Im September 2019 – also vor der Pandemie – gaben 46 Prozent der Befragten an, der Wissenschaft zu vertrauen. Kurz nach Ausbruch der Pandemie, im April 2020, stieg dieser Wert auf 73 Prozent, im November 2020 lag er bei 61 Prozent – immer noch deutlich über dem Wert vor der Krise. "Die Gruppe, die der Wissenschaft misstraut, ist mit sieben bis acht Prozent der Befragten sehr klein und hat im bisherigen Verlauf der Pandemie nicht zugenommen", sagt Rainer Bromme. "Der große Block der Unentschlossenen schmilzt dahin, wodurch die Gruppe derer, die der Wissenschaft vertrauen, größer wird." Im Gegensatz zu dem Eindruck, den manche Medienberichte erwecken, sei die Zustimmung zu Verschwörungstheorien und populistischen Annahmen über die Wissenschaft während der Pandemie zurückgegangen.
Die Autoren beschreiben einen deutlichen Anstieg und eine Stabilisierung des Vertrauens auf erhöhtem Niveau seit Beginn der Pandemie. Die Ergebnisse seien ermutigend für Wissenschaftler, da diese ein hohes Maß an Vertrauen genössen. Darüber hinaus betonen die Autoren, dass ein großer Teil der Befragten von der Politik erwartet, dass sie sich an wissenschaftlichen Erkenntnissen orientiert. Auch diese Erwartung hat seit Beginn der Pandemie deutlich zugenommen und ist seither konstant hoch geblieben. Die Studie offenbart das Bildungsniveau als einen der Faktoren, die das Vertrauensurteil beeinflussen: Menschen mit einem höheren Bildungshintergrund haben im Durchschnitt ein größeres Vertrauen in die Wissenschaft.

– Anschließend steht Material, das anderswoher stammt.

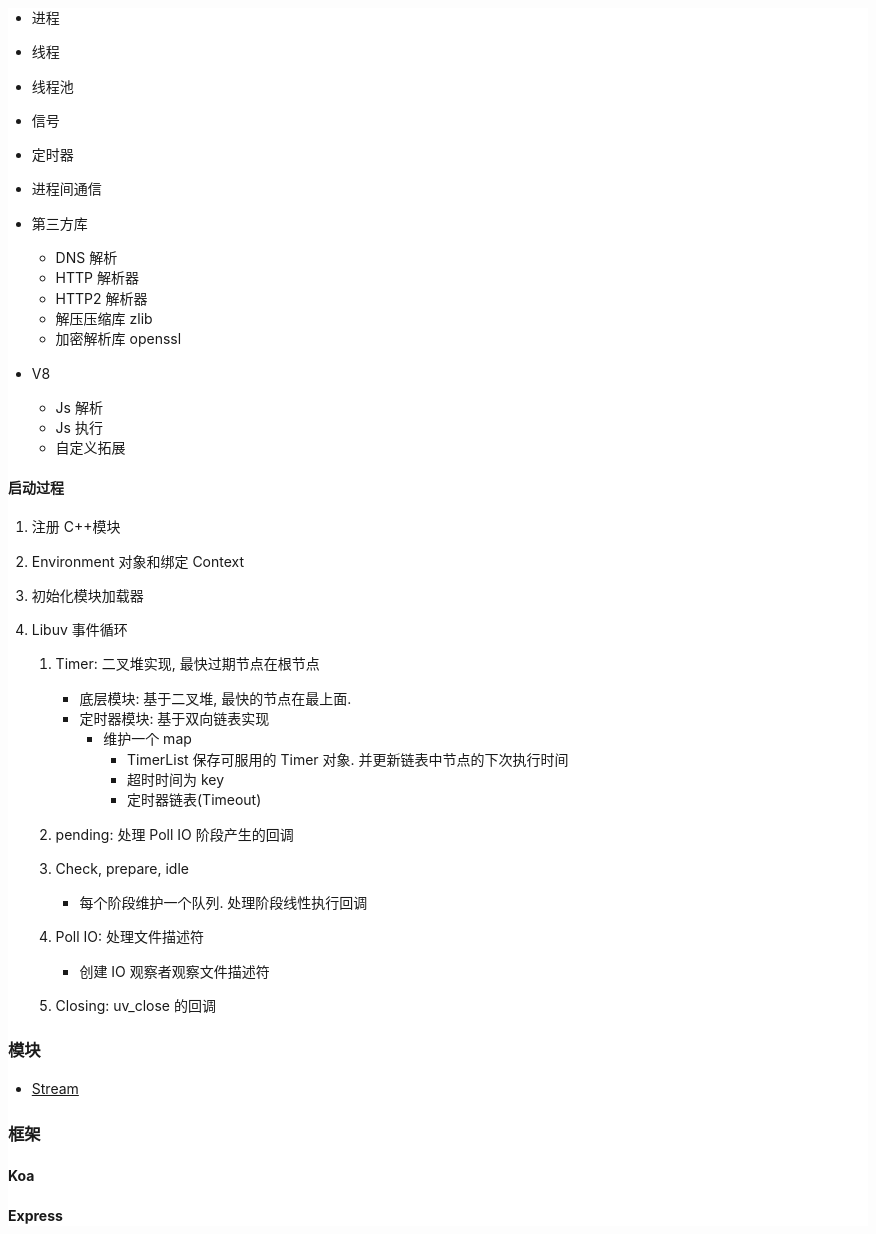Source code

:  - 进程
  - 线程
  - 线程池
  - 信号
  - 定时器
  - 进程间通信

- 第三方库

  - DNS 解析
  - HTTP 解析器
  - HTTP2 解析器
  - 解压压缩库 zlib
  - 加密解析库 openssl

- V8
  - Js 解析
  - Js 执行
  - 自定义拓展

#### 启动过程

1. 注册 C++模块
2. Environment 对象和绑定 Context
3. 初始化模块加载器
4. Libuv 事件循环

   1. Timer: 二叉堆实现, 最快过期节点在根节点

      - 底层模块: 基于二叉堆, 最快的节点在最上面.
      - 定时器模块: 基于双向链表实现
        - 维护一个 map
          - TimerList 保存可服用的 Timer 对象. 并更新链表中节点的下次执行时间
          - 超时时间为 key
          - 定时器链表(Timeout)

   2. pending: 处理 Poll IO 阶段产生的回调
   3. Check, prepare, idle

      - 每个阶段维护一个队列. 处理阶段线性执行回调

   4. Poll IO: 处理文件描述符

      - 创建 IO 观察者观察文件描述符

   5. Closing: uv_close 的回调

### 模块

- [Stream](Notes/Node/Stream.md)

### 框架

#### Koa

#### Express
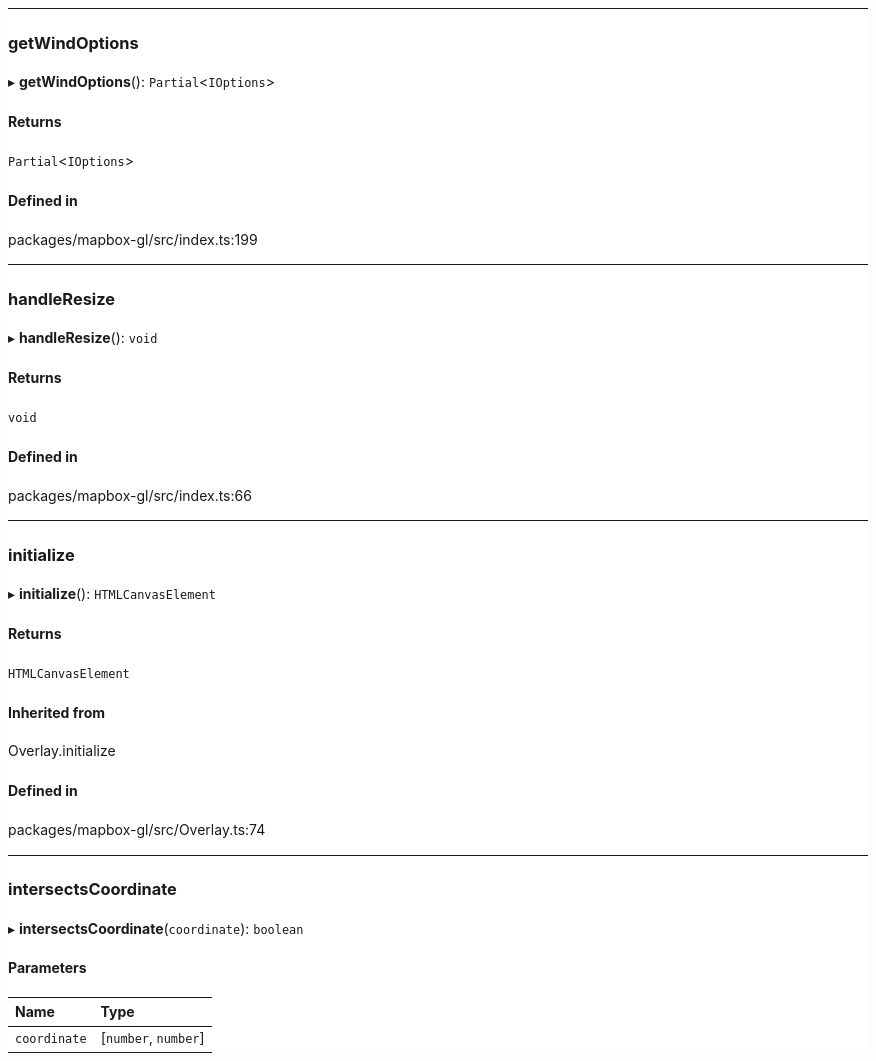 ___

### getWindOptions

▸ **getWindOptions**(): `Partial`<`IOptions`\>

#### Returns

`Partial`<`IOptions`\>

#### Defined in

packages/mapbox-gl/src/index.ts:199

___

### handleResize

▸ **handleResize**(): `void`

#### Returns

`void`

#### Defined in

packages/mapbox-gl/src/index.ts:66

___

### initialize

▸ **initialize**(): `HTMLCanvasElement`

#### Returns

`HTMLCanvasElement`

#### Inherited from

Overlay.initialize

#### Defined in

packages/mapbox-gl/src/Overlay.ts:74

___

### intersectsCoordinate

▸ **intersectsCoordinate**(`coordinate`): `boolean`

#### Parameters

| Name | Type |
| :------ | :------ |
| `coordinate` | [`number`, `number`] |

Im "Wissenschaftsbarometer" werden die Menschen gefragt, welche Annahmen über die Wissenschaft bei ihnen zum Vertrauen beitragen und welche zu Misstrauen führen. In ihrer Analyse kommen die Forscher*innen nun zu dem Schluss, dass es ein asymmetrisches Verhältnis gibt: Während Vertrauen vor allem aufgrund von Annahmen über die Expertise, also das Fachwissen und die Fähigkeiten von Wissenschaftler*innen, entsteht, speist sich Misstrauen dagegen aus Annahmen über die Absichten von Wissenschaftler*innen. Werden unehrliche, schlechte oder egoistische Absichten unterstellt, verstärkt dies das Misstrauen. Die Schlussfolgerung daraus ist, sagt Rainer Bromme, dass einer grundsätzlichen populistischen Ablehnung der etablierten Wissenschaft am besten mit Argumenten begegnet werden sollte, "die die Absichten, Interessen und Werte der Wissenschaftler unterstreichen" und gleichzeitig die tatsächlichen Absichten der Populisten offenlegen. Außerdem sei es immer hilfreich, möglichst viel Wissen über die Pandemie verständlich zu erklären. Gleichzeitig müsse darauf hingewiesen werden, wie komplex die Forschungsarbeit ist. Die Ergebnisse der Studie zeigen auch, dass der Eindruck, die wissenschaftliche Komplexität sei nicht nachvollziehbar, mit einem geringen Vertrauen in die Wissenschaft einhergeht. Hier sei es wichtig, zu erklären, dass die vorhandenen wissenschaftlichen Erkenntnisse in der Tat oft eine schwierige Materie seien. Als weiteres Mittel zur Aufrechterhaltung des Vertrauens empfehlen die Autor*innen, dass Wissenschaftler*innen auf wissenschaftliche Kontroversen hinweisen und auch die Grenzen der jeweiligen Disziplin aufzeigen. Dies sei auch ein Mittel, um populistischen Angriffen entgegenzutreten.